- Born: 1943 (age 82–83)
- Education: St Mary's Hospital, London

= Amanda Herbert =

Cytopathologist

Amanda Herbert (born 1943) is a British cytopathologist and histopathologist.

== Career ==
Herbert studied medicine at St Mary's Hospital, graduating in 1968. In 1982, she became a consultant cytopathologist and histopathologist at Southampton University Hospitals Trust, moving in 1998 to Guy's and St Thomas' NHS Foundation Trust, where she became part-time in 2008. She is also an honorary senior lecturer at Guy's, King's and St Thomas' School of Medicine.

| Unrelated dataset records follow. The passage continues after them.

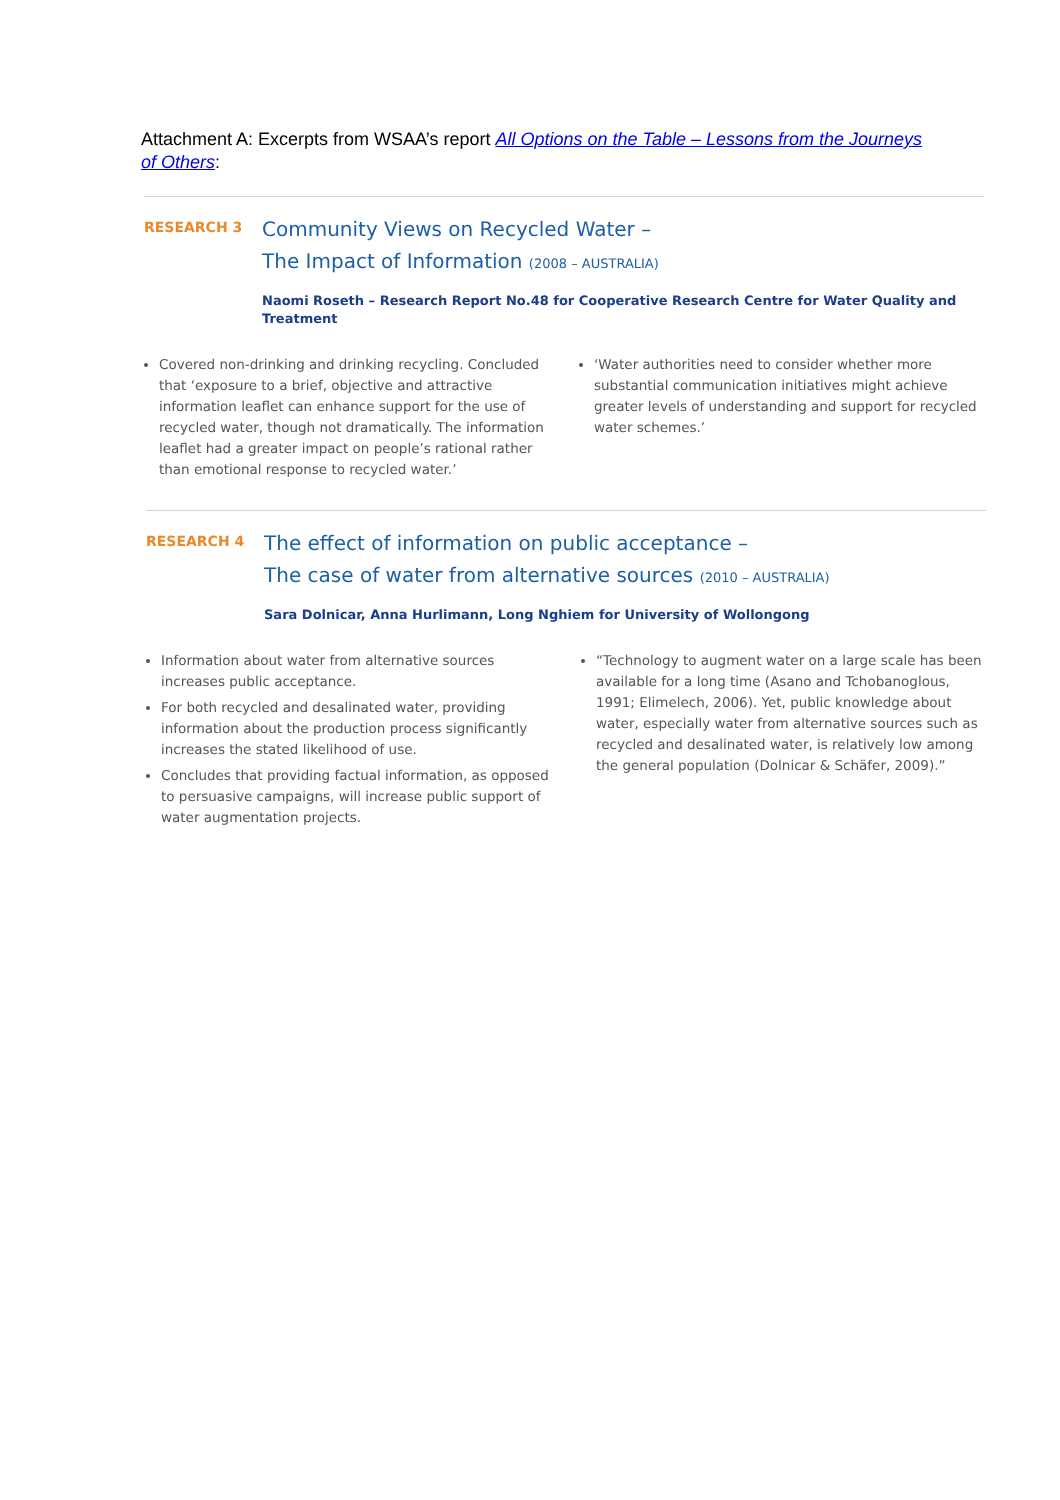Attachment A: Excerpts from WSAA’s report All Options on the Table – Lessons from the Journeys of Others:
RESEARCH 3
Community Views on Recycled Water –
The Impact of Information (2008 – AUSTRALIA)
Naomi Roseth – Research Report No.48 for Cooperative Research Centre for Water Quality and Treatment
Covered non-drinking and drinking recycling. Concluded that ‘exposure to a brief, objective and attractive information leaflet can enhance support for the use of recycled water, though not dramatically. The information leaflet had a greater impact on people’s rational rather than emotional response to recycled water.’
‘Water authorities need to consider whether more substantial communication initiatives might achieve greater levels of understanding and support for recycled water schemes.’
RESEARCH 4
The effect of information on public acceptance –
The case of water from alternative sources (2010 – AUSTRALIA)
Sara Dolnicar, Anna Hurlimann, Long Nghiem for University of Wollongong
Information about water from alternative sources increases public acceptance.
For both recycled and desalinated water, providing information about the production process significantly increases the stated likelihood of use.
Concludes that providing factual information, as opposed to persuasive campaigns, will increase public support of water augmentation projects.
“Technology to augment water on a large scale has been available for a long time (Asano and Tchobanoglous, 1991; Elimelech, 2006). Yet, public knowledge about water, especially water from alternative sources such as recycled and desalinated water, is relatively low among the general population (Dolnicar & Schäfer, 2009).”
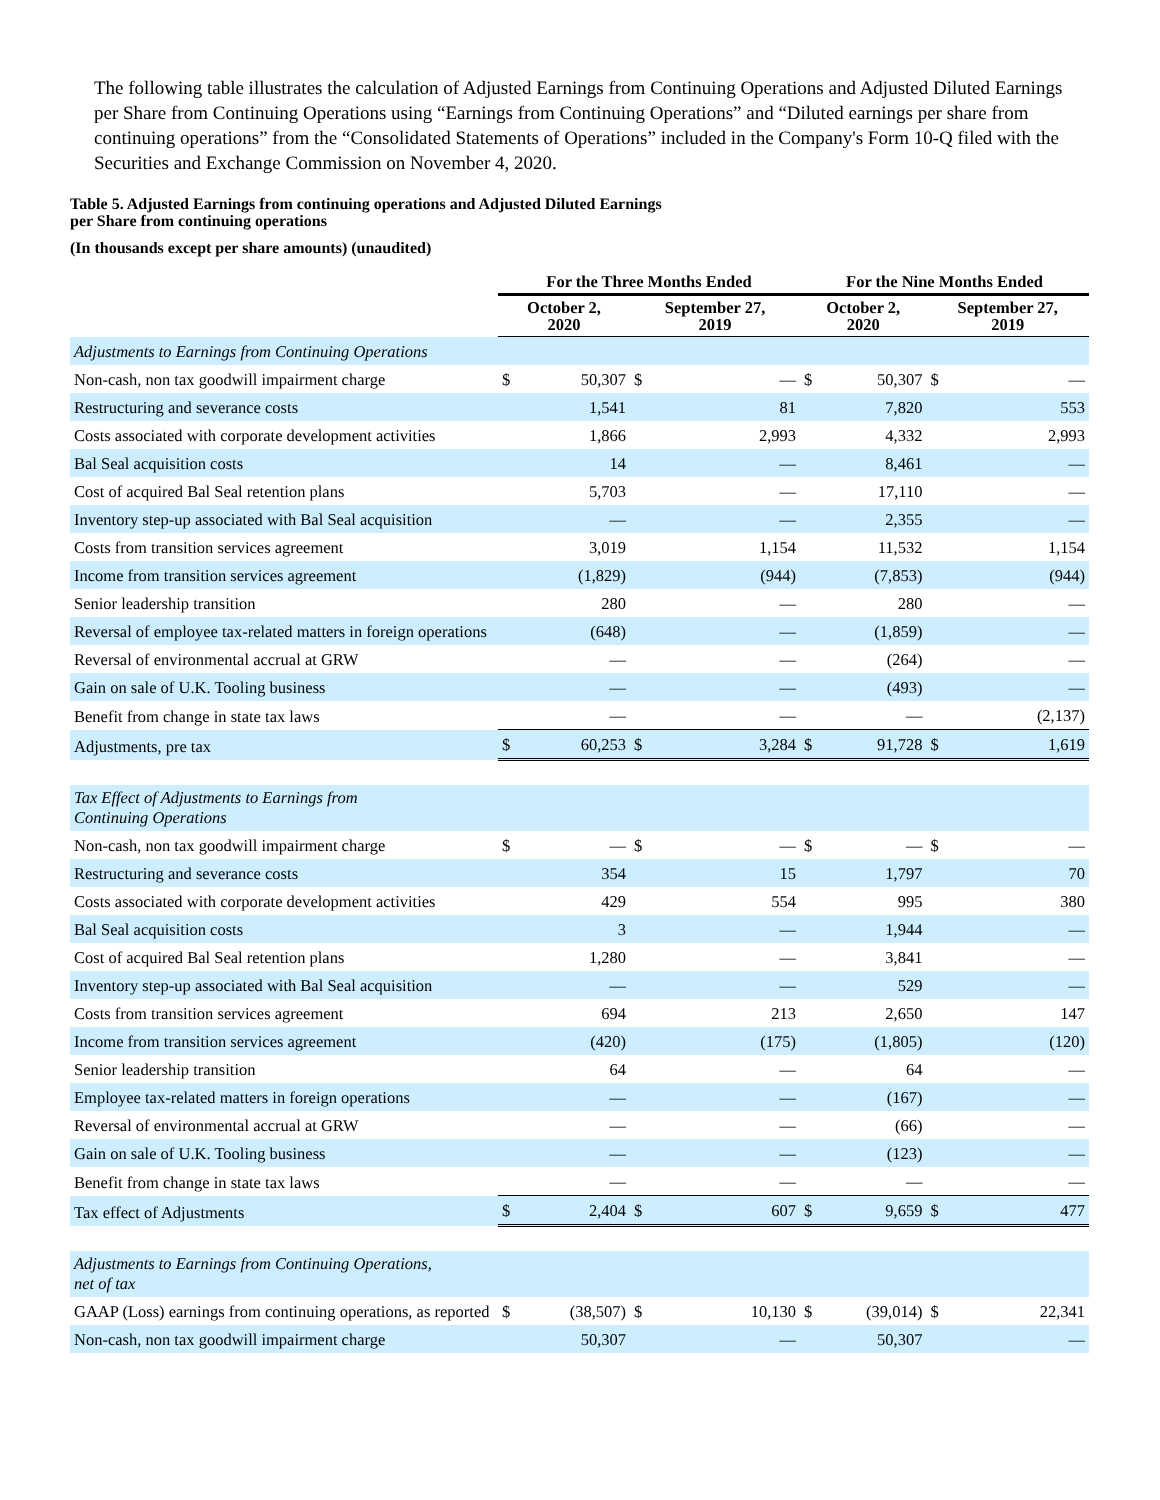The following table illustrates the calculation of Adjusted Earnings from Continuing Operations and Adjusted Diluted Earnings per Share from Continuing Operations using “Earnings from Continuing Operations” and “Diluted earnings per share from continuing operations” from the “Consolidated Statements of Operations” included in the Company's Form 10-Q filed with the Securities and Exchange Commission on November 4, 2020.
Table 5. Adjusted Earnings from continuing operations and Adjusted Diluted Earnings
per Share from continuing operations
(In thousands except per share amounts) (unaudited)
| | For the Three Months Ended | | | | For the Nine Months Ended | | | |
| --- | --- | --- | --- | --- | --- | --- | --- | --- |
| | October 2, 2020 | | September 27, 2019 | | October 2, 2020 | | September 27, 2019 | |
| Adjustments to Earnings from Continuing Operations | | | | | | | | |
| Non-cash, non tax goodwill impairment charge | $ | 50,307 | $ | — | $ | 50,307 | $ | — |
| Restructuring and severance costs | | 1,541 | | 81 | | 7,820 | | 553 |
| Costs associated with corporate development activities | | 1,866 | | 2,993 | | 4,332 | | 2,993 |
| Bal Seal acquisition costs | | 14 | | — | | 8,461 | | — |
| Cost of acquired Bal Seal retention plans | | 5,703 | | — | | 17,110 | | — |
| Inventory step-up associated with Bal Seal acquisition | | — | | — | | 2,355 | | — |
| Costs from transition services agreement | | 3,019 | | 1,154 | | 11,532 | | 1,154 |
| Income from transition services agreement | | (1,829) | | (944) | | (7,853) | | (944) |
| Senior leadership transition | | 280 | | — | | 280 | | — |
| Reversal of employee tax-related matters in foreign operations | | (648) | | — | | (1,859) | | — |
| Reversal of environmental accrual at GRW | | — | | — | | (264) | | — |
| Gain on sale of U.K. Tooling business | | — | | — | | (493) | | — |
| Benefit from change in state tax laws | | — | | — | | — | | (2,137) |
| Adjustments, pre tax | $ | 60,253 | $ | 3,284 | $ | 91,728 | $ | 1,619 |
| Tax Effect of Adjustments to Earnings from Continuing Operations | | | | | | | | |
| Non-cash, non tax goodwill impairment charge | $ | — | $ | — | $ | — | $ | — |
| Restructuring and severance costs | | 354 | | 15 | | 1,797 | | 70 |
| Costs associated with corporate development activities | | 429 | | 554 | | 995 | | 380 |
| Bal Seal acquisition costs | | 3 | | — | | 1,944 | | — |
| Cost of acquired Bal Seal retention plans | | 1,280 | | — | | 3,841 | | — |
| Inventory step-up associated with Bal Seal acquisition | | — | | — | | 529 | | — |
| Costs from transition services agreement | | 694 | | 213 | | 2,650 | | 147 |
| Income from transition services agreement | | (420) | | (175) | | (1,805) | | (120) |
| Senior leadership transition | | 64 | | — | | 64 | | — |
| Employee tax-related matters in foreign operations | | — | | — | | (167) | | — |
| Reversal of environmental accrual at GRW | | — | | — | | (66) | | — |
| Gain on sale of U.K. Tooling business | | — | | — | | (123) | | — |
| Benefit from change in state tax laws | | — | | — | | — | | — |
| Tax effect of Adjustments | $ | 2,404 | $ | 607 | $ | 9,659 | $ | 477 |
| Adjustments to Earnings from Continuing Operations, net of tax | | | | | | | | |
| GAAP (Loss) earnings from continuing operations, as reported | $ | (38,507) | $ | 10,130 | $ | (39,014) | $ | 22,341 |
| Non-cash, non tax goodwill impairment charge | | 50,307 | | — | | 50,307 | | — |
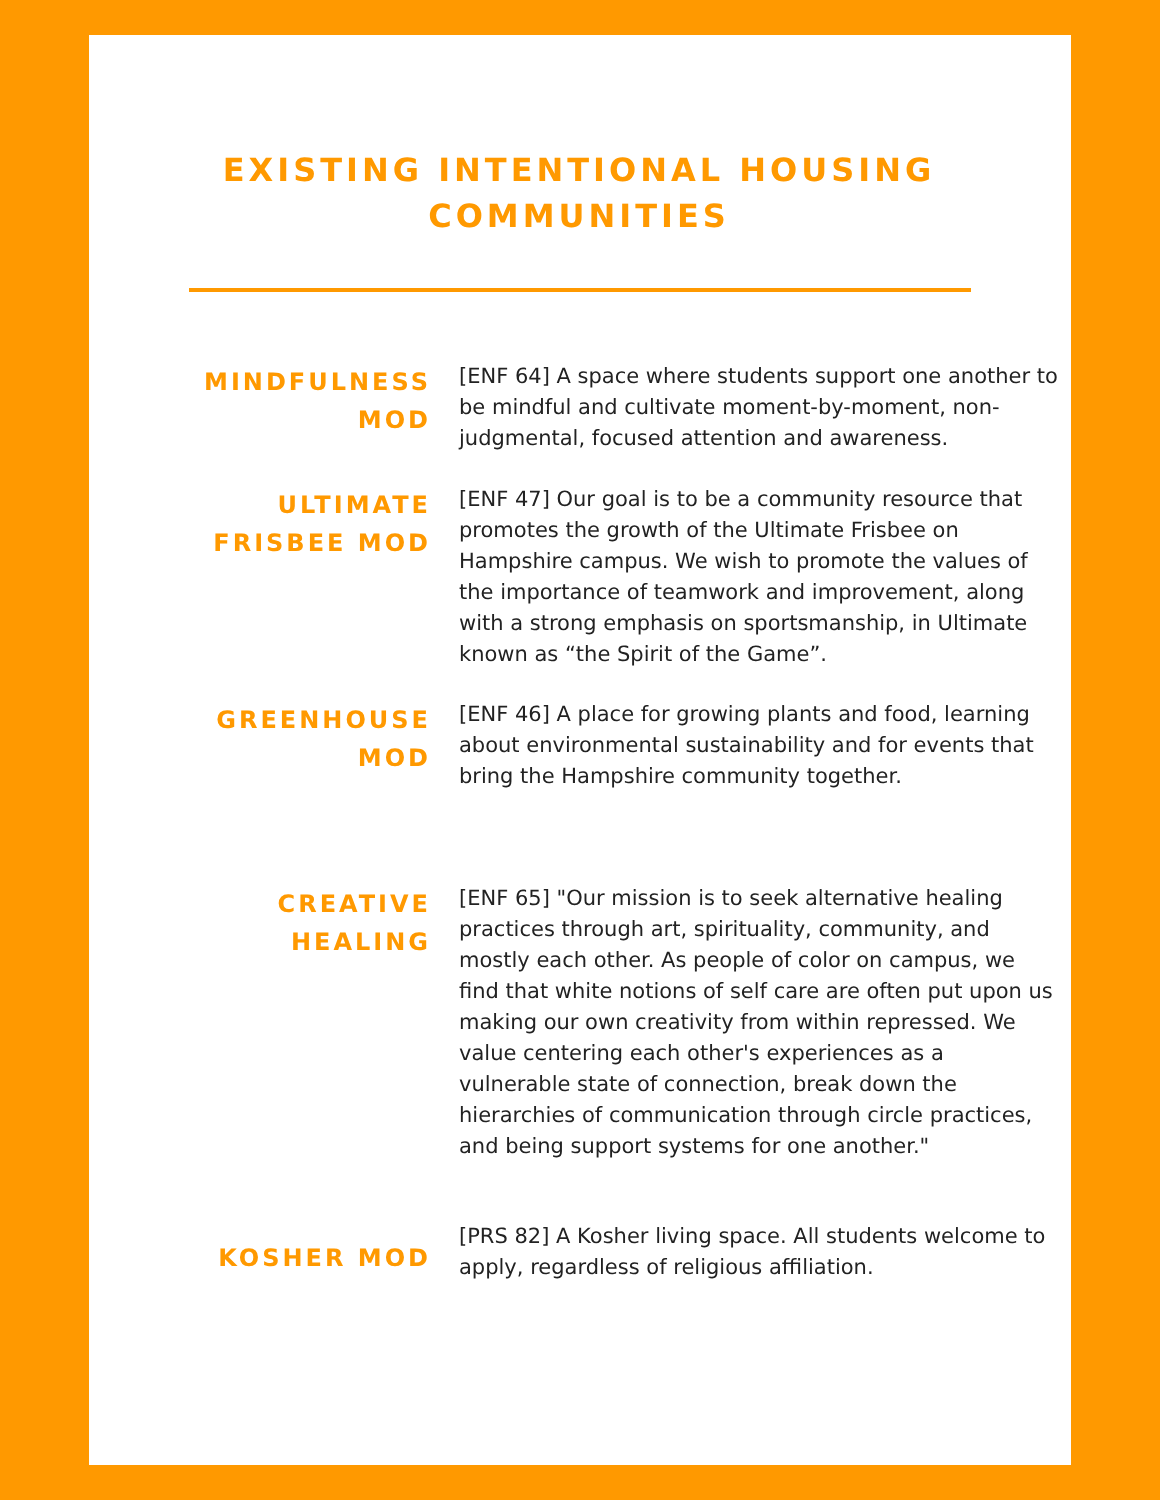EXISTING INTENTIONAL HOUSING COMMUNITIES
MINDFULNESS MOD
[ENF 64] A space where students support one another to be mindful and cultivate moment-by-moment, non-judgmental, focused attention and awareness.
ULTIMATE FRISBEE MOD
[ENF 47] Our goal is to be a community resource that promotes the growth of the Ultimate Frisbee on Hampshire campus. We wish to promote the values of the importance of teamwork and improvement, along with a strong emphasis on sportsmanship, in Ultimate known as “the Spirit of the Game”.
GREENHOUSE MOD
[ENF 46] A place for growing plants and food, learning about environmental sustainability and for events that bring the Hampshire community together.
CREATIVE HEALING
[ENF 65] "Our mission is to seek alternative healing practices through art, spirituality, community, and mostly each other. As people of color on campus, we find that white notions of self care are often put upon us making our own creativity from within repressed. We value centering each other's experiences as a vulnerable state of connection, break down the hierarchies of communication through circle practices, and being support systems for one another."
KOSHER MOD
[PRS 82] A Kosher living space. All students welcome to apply, regardless of religious affiliation.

She served as chair of the cytopathology subcommittee and examination panel of the Royal College of Pathologists from 1993 to 1997; and in various roles at the British Society for Clinical Cytology from 1984. She is co-editor of the journal Eurocytology and was editor of Cytopathology from 2008 to 2014.

Herbert has been published in Acta Oncologica, the British Medical Journal, Cytopathology, Human Pathology, the Journal of Clinical Microbiology, the Journal of Family Planning and Reproductive Health Care, the Journal of General Virology, the Journal of Medical Screening, The Journal of Pathology, and Thorax.